My Turn, Kaylee Driessen: The politicization of our education system

Published 12:00 am Sunday, April 30, 2023

By Kaylee Driessen 

Education is the monkey in the middle.

Recently, there has been a lot of discussion concerning public education and what should be taught.

There has been a shift where more parents want to homeschool their children rather than have them attend public school. One reason why we are seeing this shift is that the COVID-19 pandemic brought light to the benefits of homeschooling. A second reason is parents no longer trust that public education is adequately equipped to teach their children without indoctrinating them. Their lack of trust is understandable considering the evident push of politicization in schools, such as adding critical race theory and sexual/gender identity to the curriculum. I believe that the politicization in our education systems is coming from the political divide in our country. It has made the education system its “monkey” in the middle.

Before the COVID-19 pandemic, homeschooling averaged out to 3.3% in the U.S. By the end of 2020, the average increased to 11.1%. In North Carolina, it was 9.4% at the end of 2020. In 2021-2022, the percentage in North Carolina dropped to 9.39%. These figures were taken from the Census Household Pulse Survey.

The pandemic caused a notable spike in homeschooling.  When the country was suddenly in lockdown it gave the education system little time to prepare for learning outside the classroom. As a result, students and teachers had difficulty adjusting to remote learning, it created a digital divide between the teachers and students, there was a lack of social support for students, and parents were unprepared for remote learning.

Suffice it to say there was confusion, chaos, and frustration with the education system when the country was put in lockdown. For people of all demographics, homeschooling was a more promising option for their children. Thus, the notable increase.

The 2020 lockdown was not the only thing causing families to choose to homeschool over public school. In recent years there seems to be a great political divide between liberals and conservatives, especially with events such as the Black Lives Matter movement, destroying statues, Roe v. Wade being overturned, the handling of COVID-19 and vaccinations.

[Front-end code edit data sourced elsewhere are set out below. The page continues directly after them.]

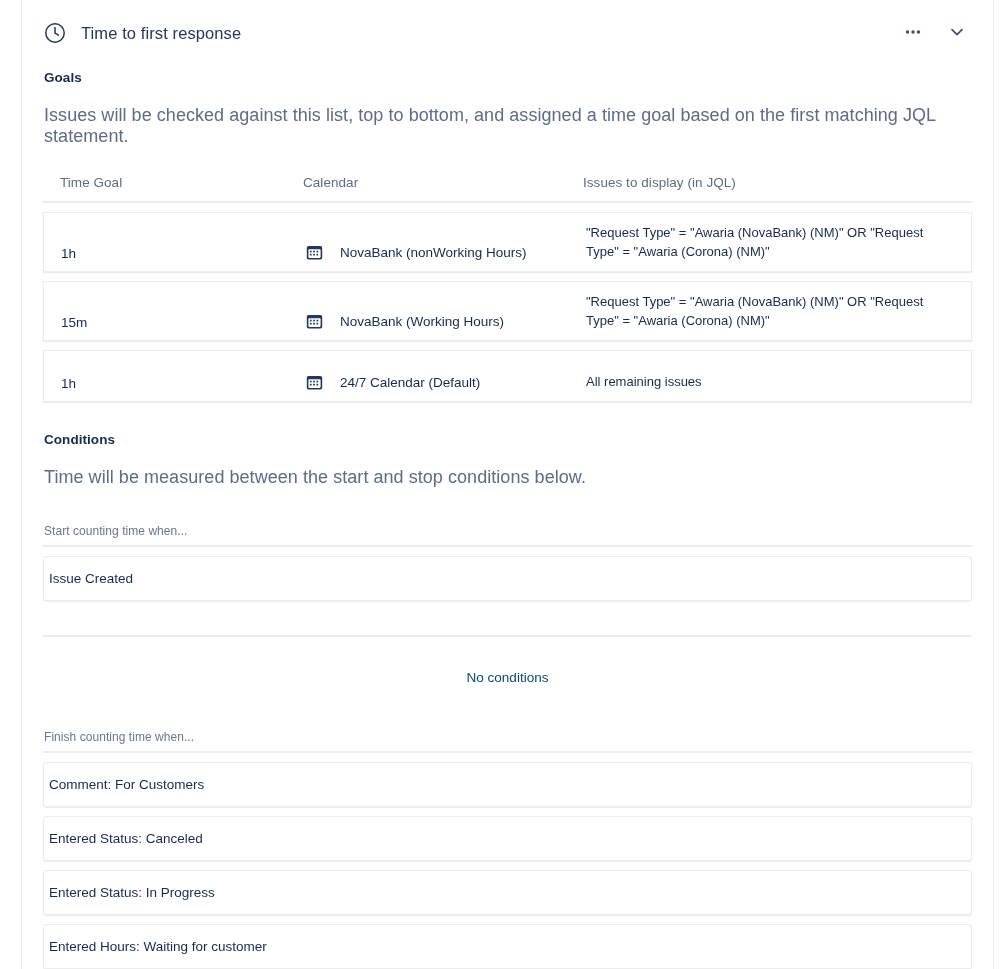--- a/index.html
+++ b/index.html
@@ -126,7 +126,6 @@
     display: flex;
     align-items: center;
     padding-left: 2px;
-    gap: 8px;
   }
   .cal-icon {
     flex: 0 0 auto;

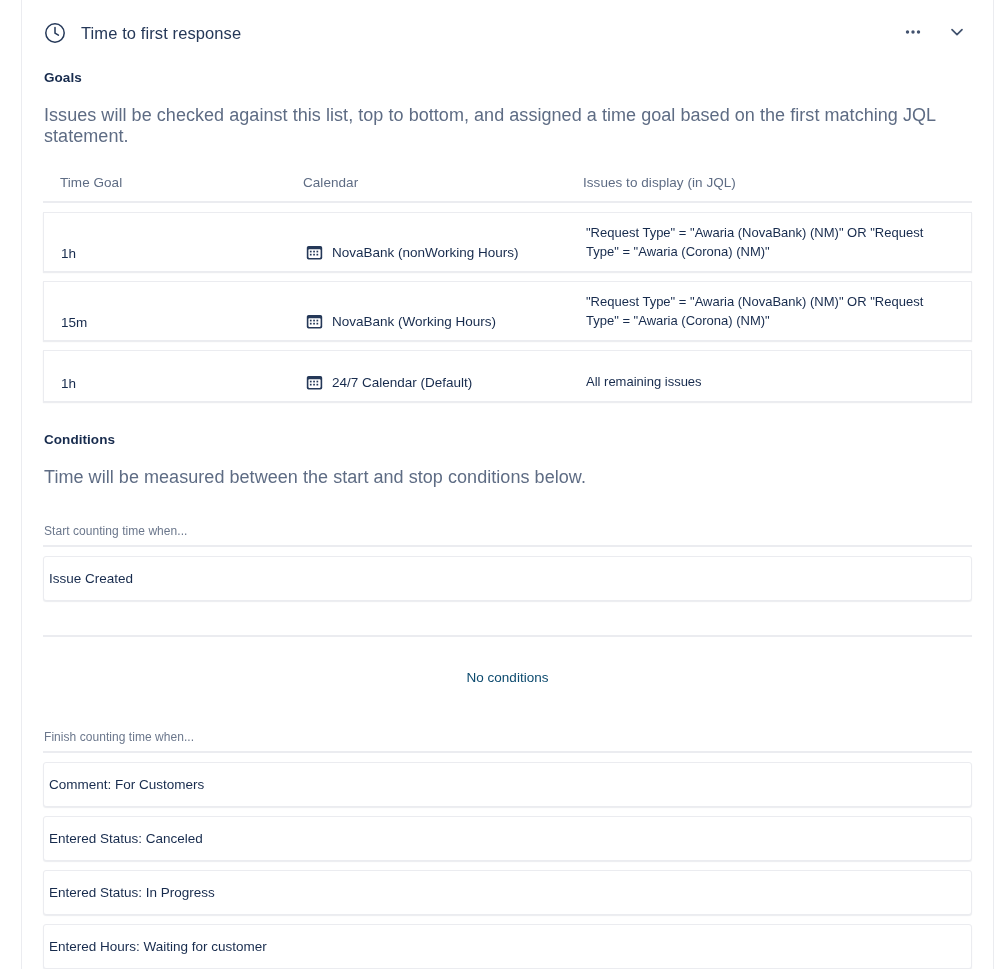--- a/index.html
+++ b/index.html
@@ -312,7 +312,7 @@
         <div class="cond-box">Comment: For Customers</div>
         <div class="cond-box">Entered Status: Canceled</div>
         <div class="cond-box">Entered Status: In Progress</div>
-        <div class="cond-box">Entered Hours: Waiting for customer</div>
+        <div class="cond-box">Request Status: Waiting for customer</div>
         <div class="cond-box">Resolution: Set</div>
       </div>
     </div>

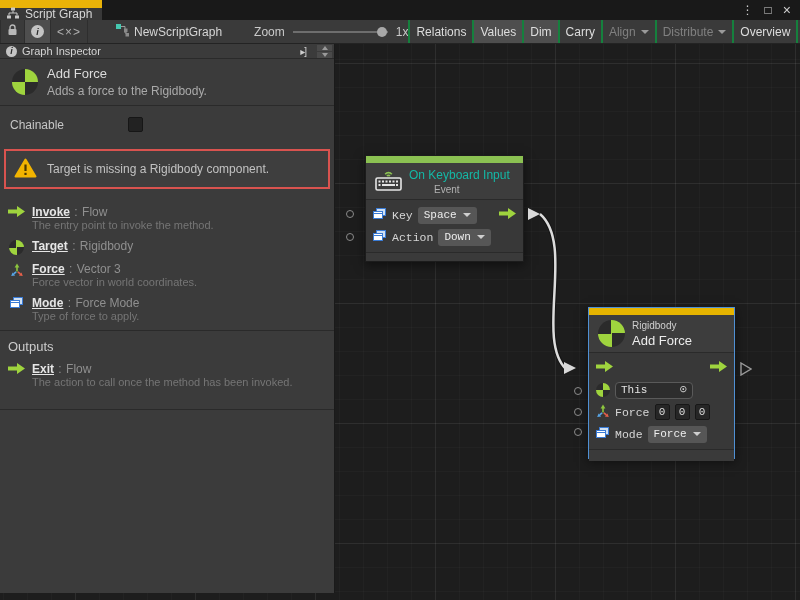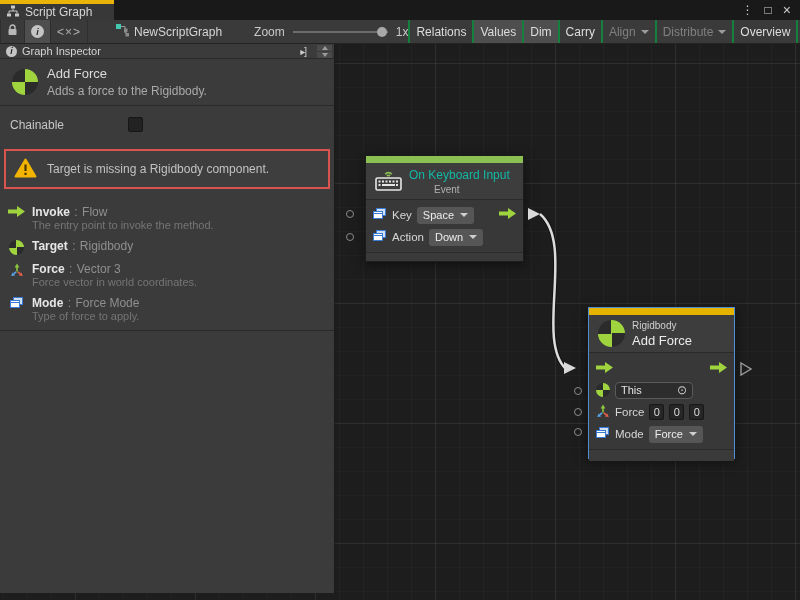--- a/index.html
+++ b/index.html
@@ -8,7 +8,7 @@
 
   
   .titlebar { height:20px; background:#191919; display:flex; align-items:stretch; }
-  .tab { width:114px; background:#383838; border-top:4px solid #eab308; display:flex; align-items:center; gap:6px; padding:0 7px; color:#d6d6d6; font-size:12px; }
+  .tab { width:102px; background:#383838; border-top:8px solid #eab308; display:flex; align-items:center; gap:6px; padding:0 7px; color:#d6d6d6; font-size:12px; }
   .titlebar-right { margin-left:auto; display:flex; align-items:center; gap:11px; padding:0 9px; color:#cfcfcf; font-size:12px; }
   .titlebar-right span { cursor:default; line-height:1; }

A study by Pew Research Center found that ideological overlap has diminished in the past two decades. In the same time frame, Americans expressing to be consistently conservative or liberal has doubled from 10% to 21%. At least 27% of both political parties see the opposing party as being a threat to the nation’s well-being. This great divide has leaked into our education systems. People on both sides are trying to get their ideology to dominate the education system in order to “raise them up right.” The people mainly partaking in this are politicians and school board members. 

Some of the most notable instances of the attempt to dominate the education system are the introduction of critical race theory and sexual/gender identity. Critical race theory is believed to mean that racism is baked into U.S. society. For liberals, this is a way of understanding how racism has shaped our society and how we should atone for it. For conservatives, it is a way of dividing people by skin color and pitting them against each other. This is an instance where the ideological overlap is needed since both are technically correct because in attempting to atone we are creating division.

Sexual/gender identity is incredibly prevalent due to the influence of the LGBTQ+ community. Integrating this into our education systems is supported by liberals due to their support of the LGBTQ+ community. Conservatives disagree with integrating this into schools because they believe if it is to be taught, it should be taught at home. Sexual identity is who a person says they are sexually attracted to. Gender identity is what gender a person says they believe to be. Conservatives oppose this being integrated into schools because they believe that there are only two genders and sex is supposed to be between a man and woman only. 

Homeschooling increased with the COVID-19 pandemic, and if the political divide becomes even more pronounced, we will likely see those numbers increase again. Parents want to protect their children and are losing trust in the education system when they decide to support one ideology over the other. The political divide  makes our education system the monkey in the middle.

Driessen is a student at Western Carolina University and will be living in Cabarrus County with her parents before moving to Rowan County in August after getting married.